Less than a day after Google arrived on the browser scene with the launch of Chrome, two security researchers have disclosed separate vulnerabilities that could be exploited to compromise the software.
Researcher Aviv Raff told SCMagazineUS.com on Wednesday that Chrome suffers from the same “carpet bomb” vulnerability once present in Apple's Safari for Windows, by which the browser does not require user permission prior to a download.
The flaw resides in WebKit, an open-source application framework used to design browsers, such as Safari and Chrome.
Under the attack scenario, a user would visit a malicious site, and Chrome would automatically download a JAR (Java Archive) file to either the desktop – as was the case with the Safari issue – or to a dedicated download folder, Raff said in an interview over instant messenger.
In the cases of the latter, attackers could exploit a user interface issue in Chrome that could convince a user to execute a file.
“The thing is, Chrome shows a download bar at the bottom of the page, when a file is downloaded,” Raff said. “When a user clicks on the ‘file' button on the download bar, it will execute it, without any warning. The bar looks as if it's part of the page.”

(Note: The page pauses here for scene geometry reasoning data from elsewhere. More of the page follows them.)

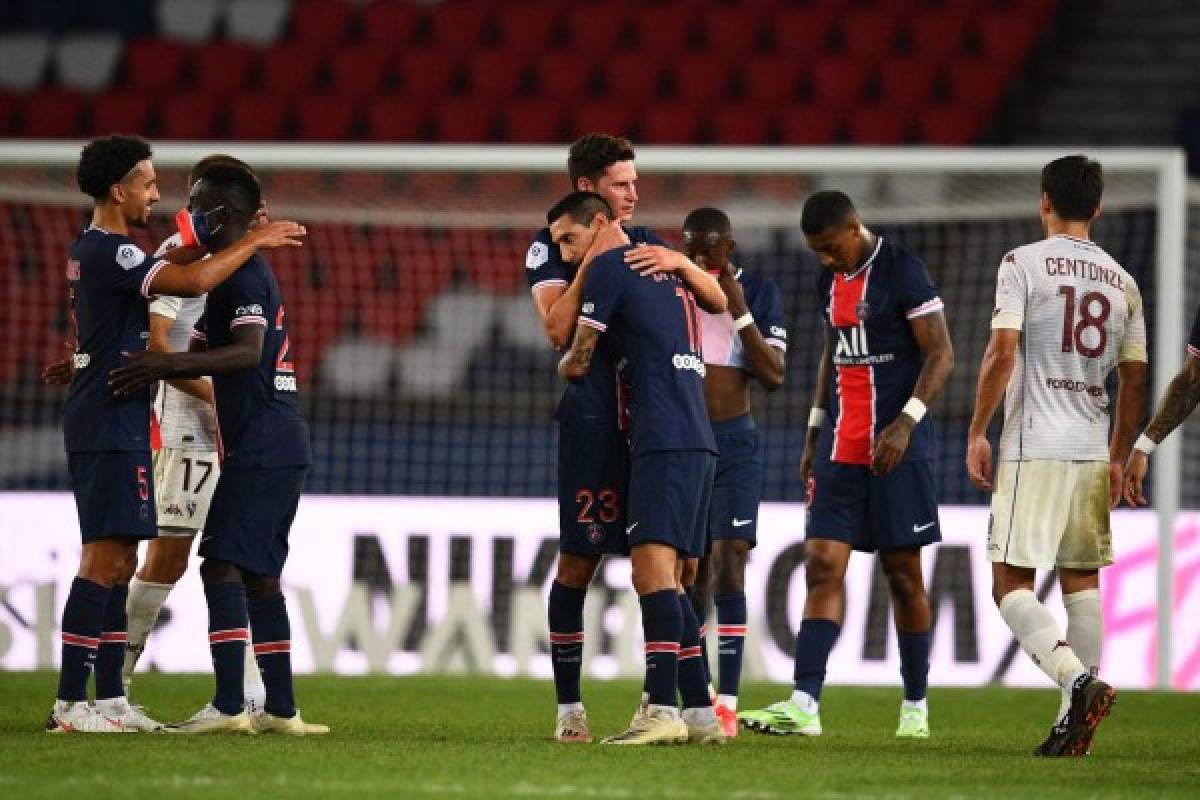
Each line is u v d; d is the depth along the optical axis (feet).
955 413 156.46
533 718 95.55
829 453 87.04
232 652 78.69
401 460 158.30
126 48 230.89
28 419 167.94
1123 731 92.89
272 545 78.69
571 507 77.20
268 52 229.04
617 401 77.20
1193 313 155.33
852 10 222.69
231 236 79.20
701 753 72.13
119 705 80.12
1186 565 132.77
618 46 226.58
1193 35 215.51
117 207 78.43
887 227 169.78
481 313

Megan Lamb, a Google spokeswoman, said Chrome does not automatically download files "that have the potential to manipulate window preferences and change the order in which DLLs (dynamically linked libraries) are loaded."
Should users wish to be prompted before every file download, they should choose "Ask where to save each file before downloading" on the "Minor Tweaks" tab in the "Options" dialog, Lamb said.
Meanwhile, researcher Rishi Narang, posting on EvilFingers.com, disclosed a flaw that causes Chrome to crash just by visiting a malicious link and without user interaction.
“An issue exists in how Chrome behaves with undefined handlers in chrome.dll version 0.2.149.27,” Narang's advisory said.
Lamb said Google is aware of this hole and is working on a fix.
Both Raff and Narang have posted proof-of-concepts.